- [Task to complete]:
Print the listing exactly.

- [Dataset excerpts]:
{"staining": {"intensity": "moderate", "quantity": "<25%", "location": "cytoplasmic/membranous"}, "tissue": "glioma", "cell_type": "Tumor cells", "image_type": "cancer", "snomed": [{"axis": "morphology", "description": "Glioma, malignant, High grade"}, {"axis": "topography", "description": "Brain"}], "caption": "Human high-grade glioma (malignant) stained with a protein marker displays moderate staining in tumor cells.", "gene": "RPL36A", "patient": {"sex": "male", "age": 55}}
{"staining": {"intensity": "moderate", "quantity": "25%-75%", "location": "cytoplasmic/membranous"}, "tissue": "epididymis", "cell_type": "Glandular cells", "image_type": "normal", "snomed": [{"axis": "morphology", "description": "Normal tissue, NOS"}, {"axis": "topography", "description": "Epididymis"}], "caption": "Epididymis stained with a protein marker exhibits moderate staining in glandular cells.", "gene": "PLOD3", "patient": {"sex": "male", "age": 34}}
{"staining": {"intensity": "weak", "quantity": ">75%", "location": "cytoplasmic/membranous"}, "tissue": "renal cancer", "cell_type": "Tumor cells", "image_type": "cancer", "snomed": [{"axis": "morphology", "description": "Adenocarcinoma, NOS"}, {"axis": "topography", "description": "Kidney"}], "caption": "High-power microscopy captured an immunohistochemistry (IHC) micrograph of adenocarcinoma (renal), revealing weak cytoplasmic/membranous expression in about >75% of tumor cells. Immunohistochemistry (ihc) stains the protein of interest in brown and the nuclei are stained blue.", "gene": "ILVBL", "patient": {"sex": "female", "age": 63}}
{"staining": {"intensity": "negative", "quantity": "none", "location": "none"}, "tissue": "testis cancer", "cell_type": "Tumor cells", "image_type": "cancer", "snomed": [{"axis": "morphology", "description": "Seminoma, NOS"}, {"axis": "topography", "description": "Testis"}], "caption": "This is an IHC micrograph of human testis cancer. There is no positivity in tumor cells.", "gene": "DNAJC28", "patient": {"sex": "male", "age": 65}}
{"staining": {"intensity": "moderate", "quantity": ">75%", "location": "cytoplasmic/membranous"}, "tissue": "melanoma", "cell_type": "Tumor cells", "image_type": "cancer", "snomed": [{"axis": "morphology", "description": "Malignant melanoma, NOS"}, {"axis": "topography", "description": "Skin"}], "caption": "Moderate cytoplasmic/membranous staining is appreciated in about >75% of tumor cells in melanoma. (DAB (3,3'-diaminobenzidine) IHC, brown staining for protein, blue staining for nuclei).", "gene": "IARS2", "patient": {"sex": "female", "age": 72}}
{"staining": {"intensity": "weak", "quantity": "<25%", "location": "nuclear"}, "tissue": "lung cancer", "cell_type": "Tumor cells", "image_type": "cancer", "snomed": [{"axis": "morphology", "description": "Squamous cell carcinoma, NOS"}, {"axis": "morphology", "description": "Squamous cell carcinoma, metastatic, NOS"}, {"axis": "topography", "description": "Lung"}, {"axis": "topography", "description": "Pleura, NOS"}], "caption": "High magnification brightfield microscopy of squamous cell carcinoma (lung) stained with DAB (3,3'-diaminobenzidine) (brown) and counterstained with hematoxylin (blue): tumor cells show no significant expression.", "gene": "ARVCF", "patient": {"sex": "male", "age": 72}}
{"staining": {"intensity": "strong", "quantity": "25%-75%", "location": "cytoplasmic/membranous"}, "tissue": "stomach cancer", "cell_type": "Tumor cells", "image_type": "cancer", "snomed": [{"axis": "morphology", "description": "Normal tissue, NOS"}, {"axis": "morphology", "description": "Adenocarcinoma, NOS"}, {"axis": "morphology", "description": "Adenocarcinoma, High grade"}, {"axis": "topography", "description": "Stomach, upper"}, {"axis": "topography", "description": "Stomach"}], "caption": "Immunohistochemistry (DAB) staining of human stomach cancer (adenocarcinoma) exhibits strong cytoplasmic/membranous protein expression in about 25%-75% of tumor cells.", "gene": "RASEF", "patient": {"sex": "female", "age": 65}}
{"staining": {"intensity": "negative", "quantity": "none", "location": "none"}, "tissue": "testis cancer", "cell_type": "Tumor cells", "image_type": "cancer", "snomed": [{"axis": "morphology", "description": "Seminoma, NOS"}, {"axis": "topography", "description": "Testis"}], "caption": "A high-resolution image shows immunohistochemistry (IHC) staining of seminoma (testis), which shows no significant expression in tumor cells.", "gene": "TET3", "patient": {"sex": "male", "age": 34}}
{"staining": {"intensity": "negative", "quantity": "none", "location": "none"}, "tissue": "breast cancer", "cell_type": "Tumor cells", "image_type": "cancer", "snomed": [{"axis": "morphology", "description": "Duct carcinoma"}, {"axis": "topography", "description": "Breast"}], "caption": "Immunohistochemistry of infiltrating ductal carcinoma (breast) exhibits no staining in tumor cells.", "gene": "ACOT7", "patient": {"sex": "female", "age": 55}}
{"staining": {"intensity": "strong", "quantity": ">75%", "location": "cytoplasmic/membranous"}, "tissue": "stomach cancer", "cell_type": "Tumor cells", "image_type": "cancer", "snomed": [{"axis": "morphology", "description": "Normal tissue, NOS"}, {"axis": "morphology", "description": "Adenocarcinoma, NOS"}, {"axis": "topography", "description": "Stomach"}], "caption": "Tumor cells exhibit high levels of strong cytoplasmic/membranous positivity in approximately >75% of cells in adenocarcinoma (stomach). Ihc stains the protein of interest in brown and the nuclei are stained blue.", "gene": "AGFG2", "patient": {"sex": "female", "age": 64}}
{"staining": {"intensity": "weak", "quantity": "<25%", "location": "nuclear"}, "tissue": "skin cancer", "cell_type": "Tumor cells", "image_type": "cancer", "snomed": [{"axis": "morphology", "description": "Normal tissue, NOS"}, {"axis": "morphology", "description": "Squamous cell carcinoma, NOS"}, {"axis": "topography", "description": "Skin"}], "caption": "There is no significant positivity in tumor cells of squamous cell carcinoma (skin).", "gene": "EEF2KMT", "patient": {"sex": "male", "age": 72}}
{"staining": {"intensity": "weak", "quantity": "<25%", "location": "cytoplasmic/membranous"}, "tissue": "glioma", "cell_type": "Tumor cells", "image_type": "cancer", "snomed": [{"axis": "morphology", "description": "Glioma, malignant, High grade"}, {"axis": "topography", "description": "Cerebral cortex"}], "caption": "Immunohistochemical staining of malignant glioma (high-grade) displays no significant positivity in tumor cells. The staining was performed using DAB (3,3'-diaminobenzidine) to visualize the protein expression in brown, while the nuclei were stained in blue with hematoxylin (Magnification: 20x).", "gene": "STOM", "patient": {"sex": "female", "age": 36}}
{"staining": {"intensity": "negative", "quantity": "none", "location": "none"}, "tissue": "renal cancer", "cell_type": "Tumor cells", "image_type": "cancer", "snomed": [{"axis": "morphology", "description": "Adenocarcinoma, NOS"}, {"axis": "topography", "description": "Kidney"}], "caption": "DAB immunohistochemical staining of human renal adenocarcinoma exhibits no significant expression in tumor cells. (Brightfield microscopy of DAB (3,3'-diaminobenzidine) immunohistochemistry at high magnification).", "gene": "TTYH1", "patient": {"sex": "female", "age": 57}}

- [The completed task]:
{"staining": {"intensity": "moderate", "quantity": "<25%", "location": "cytoplasmic/membranous"}, "tissue": "glioma", "cell_type": "Tumor cells", "image_type": "cancer", "snomed": [{"axis": "morphology", "description": "Glioma, malignant, High grade"}, {"axis": "topography", "description": "Brain"}], "caption": "Human high-grade glioma (malignant) stained with a protein marker displays moderate staining in tumor cells.", "gene": "RPL36A", "patient": {"sex": "male", "age": 55}}
{"staining": {"intensity": "moderate", "quantity": "25%-75%", "location": "cytoplasmic/membranous"}, "tissue": "epididymis", "cell_type": "Glandular cells", "image_type": "normal", "snomed": [{"axis": "morphology", "description": "Normal tissue, NOS"}, {"axis": "topography", "description": "Epididymis"}], "caption": "Epididymis stained with a protein marker exhibits moderate staining in glandular cells.", "gene": "PLOD3", "patient": {"sex": "male", "age": 34}}
{"staining": {"intensity": "weak", "quantity": ">75%", "location": "cytoplasmic/membranous"}, "tissue": "renal cancer", "cell_type": "Tumor cells", "image_type": "cancer", "snomed": [{"axis": "morphology", "description": "Adenocarcinoma, NOS"}, {"axis": "topography", "description": "Kidney"}], "caption": "High-power microscopy captured an immunohistochemistry (IHC) micrograph of adenocarcinoma (renal), revealing weak cytoplasmic/membranous expression in about >75% of tumor cells. Immunohistochemistry (ihc) stains the protein of interest in brown and the nuclei are stained blue.", "gene": "ILVBL", "patient": {"sex": "female", "age": 63}}
{"staining": {"intensity": "negative", "quantity": "none", "location": "none"}, "tissue": "testis cancer", "cell_type": "Tumor cells", "image_type": "cancer", "snomed": [{"axis": "morphology", "description": "Seminoma, NOS"}, {"axis": "topography", "description": "Testis"}], "caption": "This is an IHC micrograph of human testis cancer. There is no positivity in tumor cells.", "gene": "DNAJC28", "patient": {"sex": "male", "age": 65}}
{"staining": {"intensity": "moderate", "quantity": ">75%", "location": "cytoplasmic/membranous"}, "tissue": "melanoma", "cell_type": "Tumor cells", "image_type": "cancer", "snomed": [{"axis": "morphology", "description": "Malignant melanoma, NOS"}, {"axis": "topography", "description": "Skin"}], "caption": "Moderate cytoplasmic/membranous staining is appreciated in about >75% of tumor cells in melanoma. (DAB (3,3'-diaminobenzidine) IHC, brown staining for protein, blue staining for nuclei).", "gene": "IARS2", "patient": {"sex": "female", "age": 72}}
{"staining": {"intensity": "weak", "quantity": "<25%", "location": "nuclear"}, "tissue": "lung cancer", "cell_type": "Tumor cells", "image_type": "cancer", "snomed": [{"axis": "morphology", "description": "Squamous cell carcinoma, NOS"}, {"axis": "morphology", "description": "Squamous cell carcinoma, metastatic, NOS"}, {"axis": "topography", "description": "Lung"}, {"axis": "topography", "description": "Pleura, NOS"}], "caption": "High magnification brightfield microscopy of squamous cell carcinoma (lung) stained with DAB (3,3'-diaminobenzidine) (brown) and counterstained with hematoxylin (blue): tumor cells show no significant expression.", "gene": "ARVCF", "patient": {"sex": "male", "age": 72}}
{"staining": {"intensity": "strong", "quantity": "25%-75%", "location": "cytoplasmic/membranous"}, "tissue": "stomach cancer", "cell_type": "Tumor cells", "image_type": "cancer", "snomed": [{"axis": "morphology", "description": "Normal tissue, NOS"}, {"axis": "morphology", "description": "Adenocarcinoma, NOS"}, {"axis": "morphology", "description": "Adenocarcinoma, High grade"}, {"axis": "topography", "description": "Stomach, upper"}, {"axis": "topography", "description": "Stomach"}], "caption": "Immunohistochemistry (DAB) staining of human stomach cancer (adenocarcinoma) exhibits strong cytoplasmic/membranous protein expression in about 25%-75% of tumor cells.", "gene": "RASEF", "patient": {"sex": "female", "age": 65}}
{"staining": {"intensity": "negative", "quantity": "none", "location": "none"}, "tissue": "testis cancer", "cell_type": "Tumor cells", "image_type": "cancer", "snomed": [{"axis": "morphology", "description": "Seminoma, NOS"}, {"axis": "topography", "description": "Testis"}], "caption": "A high-resolution image shows immunohistochemistry (IHC) staining of seminoma (testis), which shows no significant expression in tumor cells.", "gene": "TET3", "patient": {"sex": "male", "age": 34}}
{"staining": {"intensity": "negative", "quantity": "none", "location": "none"}, "tissue": "breast cancer", "cell_type": "Tumor cells", "image_type": "cancer", "snomed": [{"axis": "morphology", "description": "Duct carcinoma"}, {"axis": "topography", "description": "Breast"}], "caption": "Immunohistochemistry of infiltrating ductal carcinoma (breast) exhibits no staining in tumor cells.", "gene": "ACOT7", "patient": {"sex": "female", "age": 55}}
{"staining": {"intensity": "strong", "quantity": ">75%", "location": "cytoplasmic/membranous"}, "tissue": "stomach cancer", "cell_type": "Tumor cells", "image_type": "cancer", "snomed": [{"axis": "morphology", "description": "Normal tissue, NOS"}, {"axis": "morphology", "description": "Adenocarcinoma, NOS"}, {"axis": "topography", "description": "Stomach"}], "caption": "Tumor cells exhibit high levels of strong cytoplasmic/membranous positivity in approximately >75% of cells in adenocarcinoma (stomach). Ihc stains the protein of interest in brown and the nuclei are stained blue.", "gene": "AGFG2", "patient": {"sex": "female", "age": 64}}
{"staining": {"intensity": "weak", "quantity": "<25%", "location": "nuclear"}, "tissue": "skin cancer", "cell_type": "Tumor cells", "image_type": "cancer", "snomed": [{"axis": "morphology", "description": "Normal tissue, NOS"}, {"axis": "morphology", "description": "Squamous cell carcinoma, NOS"}, {"axis": "topography", "description": "Skin"}], "caption": "There is no significant positivity in tumor cells of squamous cell carcinoma (skin).", "gene": "EEF2KMT", "patient": {"sex": "male", "age": 72}}
{"staining": {"intensity": "weak", "quantity": "<25%", "location": "cytoplasmic/membranous"}, "tissue": "glioma", "cell_type": "Tumor cells", "image_type": "cancer", "snomed": [{"axis": "morphology", "description": "Glioma, malignant, High grade"}, {"axis": "topography", "description": "Cerebral cortex"}], "caption": "Immunohistochemical staining of malignant glioma (high-grade) displays no significant positivity in tumor cells. The staining was performed using DAB (3,3'-diaminobenzidine) to visualize the protein expression in brown, while the nuclei were stained in blue with hematoxylin (Magnification: 20x).", "gene": "STOM", "patient": {"sex": "female", "age": 36}}
{"staining": {"intensity": "negative", "quantity": "none", "location": "none"}, "tissue": "renal cancer", "cell_type": "Tumor cells", "image_type": "cancer", "snomed": [{"axis": "morphology", "description": "Adenocarcinoma, NOS"}, {"axis": "topography", "description": "Kidney"}], "caption": "DAB immunohistochemical staining of human renal adenocarcinoma exhibits no significant expression in tumor cells. (Brightfield microscopy of DAB (3,3'-diaminobenzidine) immunohistochemistry at high magnification).", "gene": "TTYH1", "patient": {"sex": "female", "age": 57}}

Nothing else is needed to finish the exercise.